Бояре де сфат в молчании смотрели друг на друга, никто не решался заговорить первым. Наконец гетман возвысил голос:
– А почему, ваша светлость, считаете вы храброго витязя, так блестяще разрешившего недавно наши затруднения, недостойным той награды, которую он просит? Молодой Тимофей Хмельницкий завладел всеми нашими сердцами. Такого храброго воина и такого благородного рыцаря не часто можно встретить; притом он спас жизнь княжне.
– Мы, ваша светлость, – прибавили губернаторы Верхней и Нижней Молдавии, – осмеливаемся заметить, что для страны было бы величайшим несчастием вторжение таких испытанных в бою воинов, с какими мы еще недавно бились как союзники. Страна истощена двухлетними неурожаями, засухою, саранчою, моровым поветрием. Откуда взять средств для новой войны? Чем возместить убытки, которые страна понесет от неприятельского опустошения?
Князь Василий с возрастающим гневом слушал эти возражения. Он едва сдерживался и не дал боярам договорить.
– Бояре позабыли, – крикнул он громовым голосом, – что я господин своей страны. Вот уже десять с лишком лет, как я работаю на пользу и благо ее... Временный неурожай или саранча ничего не значат в сравнении с теми благами, какие я предоставил ей в период моего управления... Я не потерплю, чтобы семья моя покрылась бесчестием, и заставлю вас поддержать славу моего дома...

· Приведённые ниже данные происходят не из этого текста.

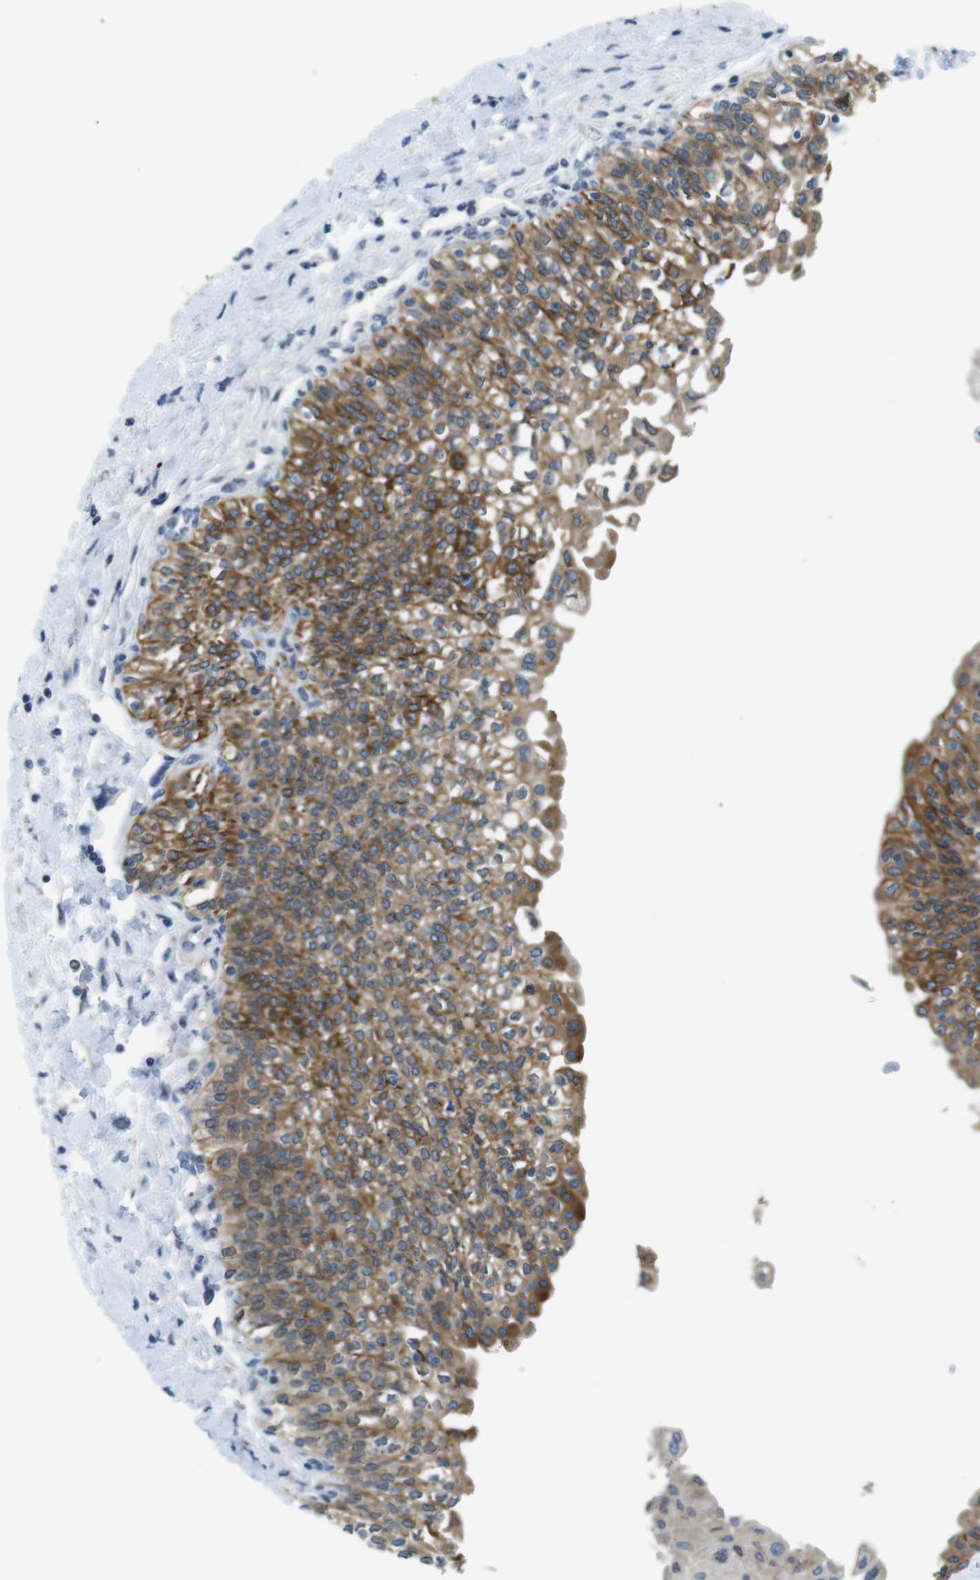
{"staining": {"intensity": "strong", "quantity": ">75%", "location": "cytoplasmic/membranous"}, "tissue": "urinary bladder", "cell_type": "Urothelial cells", "image_type": "normal", "snomed": [{"axis": "morphology", "description": "Normal tissue, NOS"}, {"axis": "topography", "description": "Urinary bladder"}], "caption": "A micrograph of human urinary bladder stained for a protein exhibits strong cytoplasmic/membranous brown staining in urothelial cells. (DAB (3,3'-diaminobenzidine) IHC with brightfield microscopy, high magnification).", "gene": "ZDHHC3", "patient": {"sex": "male", "age": 55}}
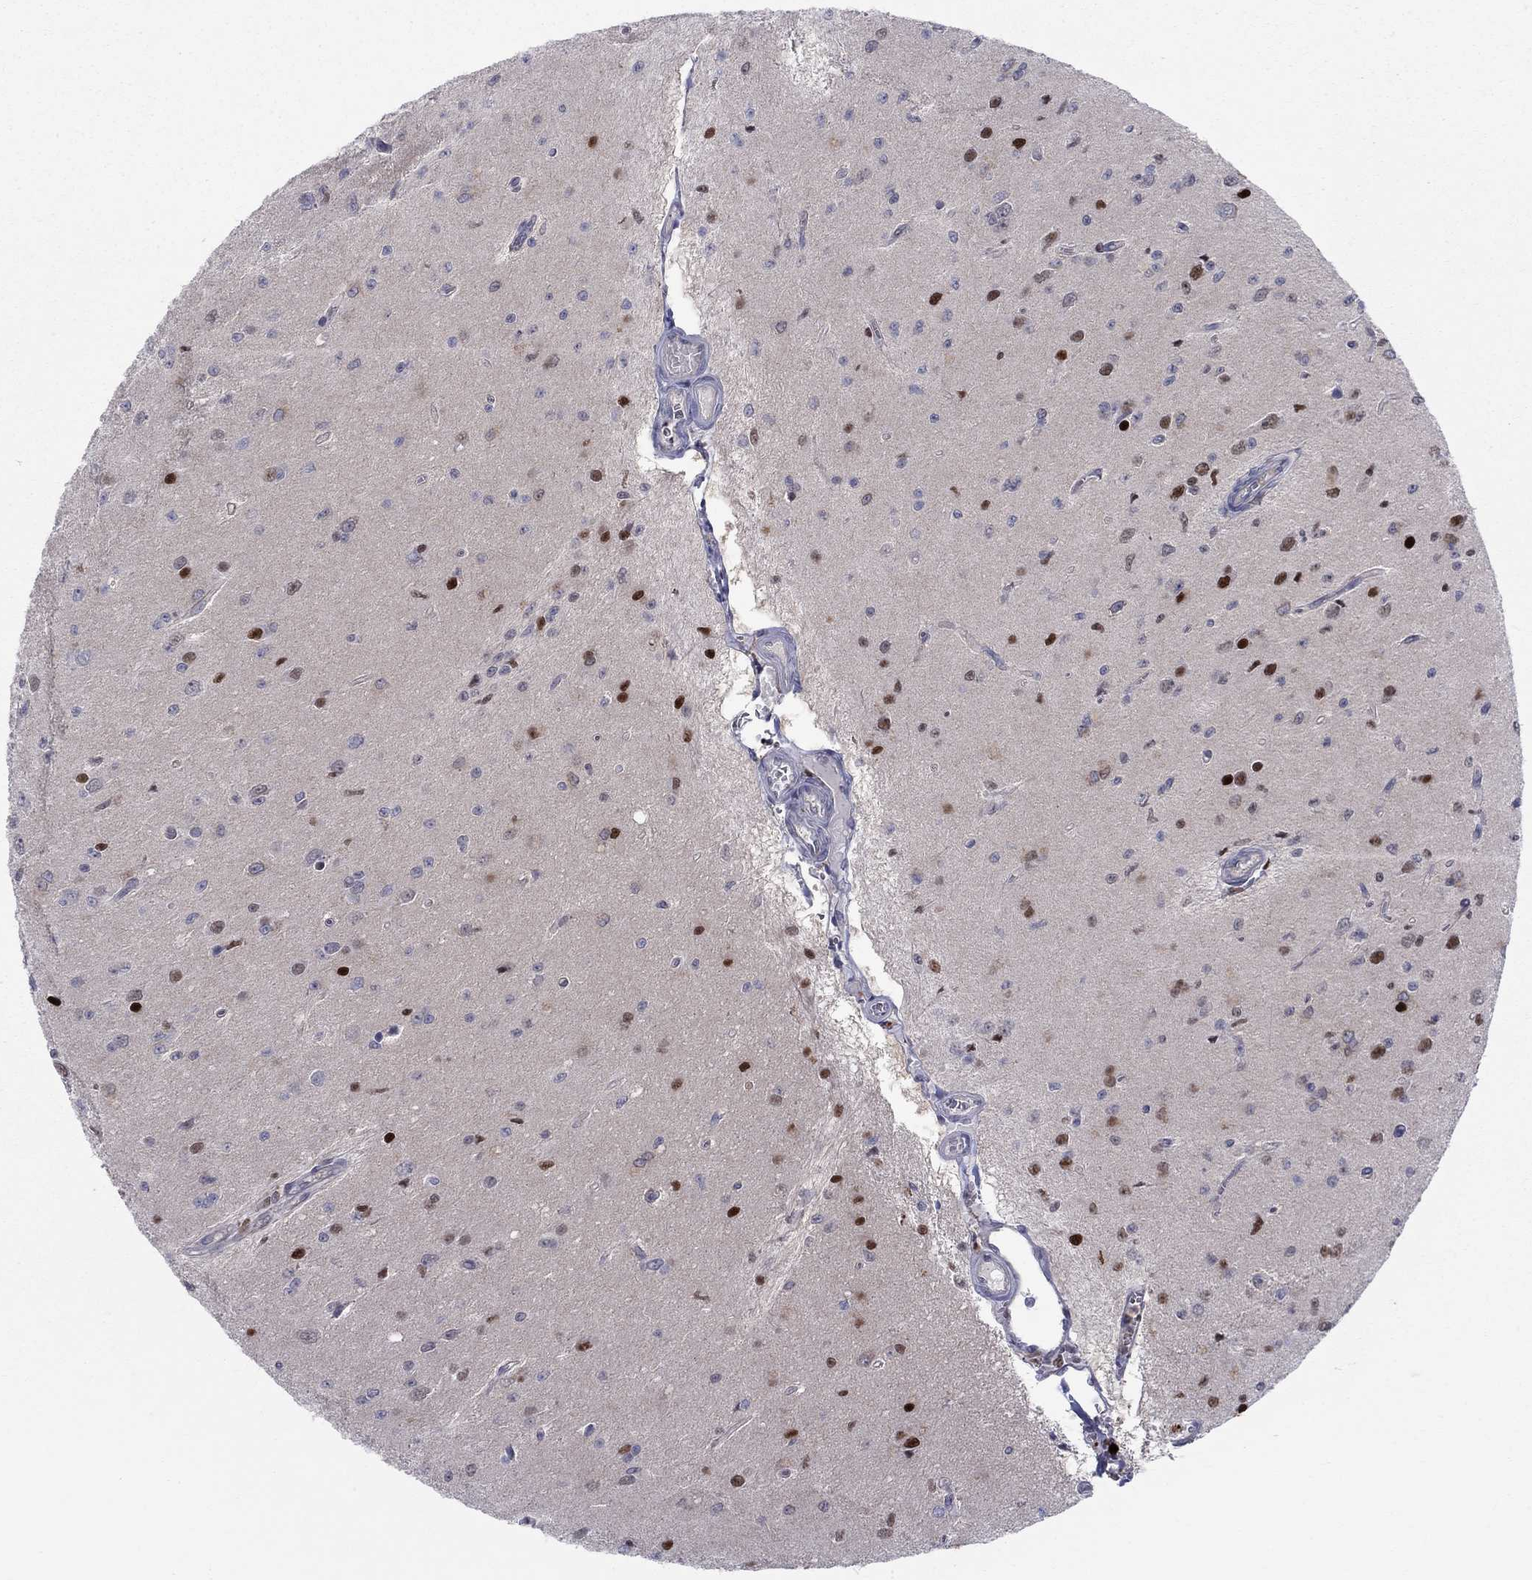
{"staining": {"intensity": "strong", "quantity": "<25%", "location": "nuclear"}, "tissue": "glioma", "cell_type": "Tumor cells", "image_type": "cancer", "snomed": [{"axis": "morphology", "description": "Glioma, malignant, Low grade"}, {"axis": "topography", "description": "Brain"}], "caption": "Protein expression analysis of low-grade glioma (malignant) reveals strong nuclear expression in approximately <25% of tumor cells. The protein is stained brown, and the nuclei are stained in blue (DAB IHC with brightfield microscopy, high magnification).", "gene": "ZNHIT3", "patient": {"sex": "female", "age": 45}}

Он встал, в волнении закрыл заседание и удалился во внутренние покои.
Бояре с сумрачными лицами тоже встали из-за стола.
– Лупул, настоящий Лупул! – проговорил вистерник. – Что ты думаешь об этом, Георгица?
– То же, что и все, – уклончиво отвечал канцлер, – мы сами во всем виноваты: если волку дать волю, он передушит всех овец!
– И что он так кичится своею дочерью? – сказал губернатор Верхней Молдавии, убирая в чехол свой позолоченный жезл. – Если бы еще род его славился древностью! Если бы он был потомок славного Стефана или по крайней мере пажа его, Могилы! А то выходец, больше самозванец, чем малороссийский гетман, потому что и приобрел-то престол не оружием, а подкупом.
– Да, – со вздохом сказал гетман, – бедная наша страна! Ради каприза этого тирана она опять обагрится кровью, опять застонет под мечом и огнем неприятельского вторжения...
– Однако, благородные бояре, горю не помочь слезами и вздохами. Надо придумать что-нибудь более действительное...
– Мой совет настоять на том, чтобы господарь выдал дочь свою за молодого казака, – решительно заметил вистерник.
– А как на этом настоять? – иронически заметил Георгина. – Кто из нас посмеет теперь заговорить с ним об этом? Я по крайней мере не решусь.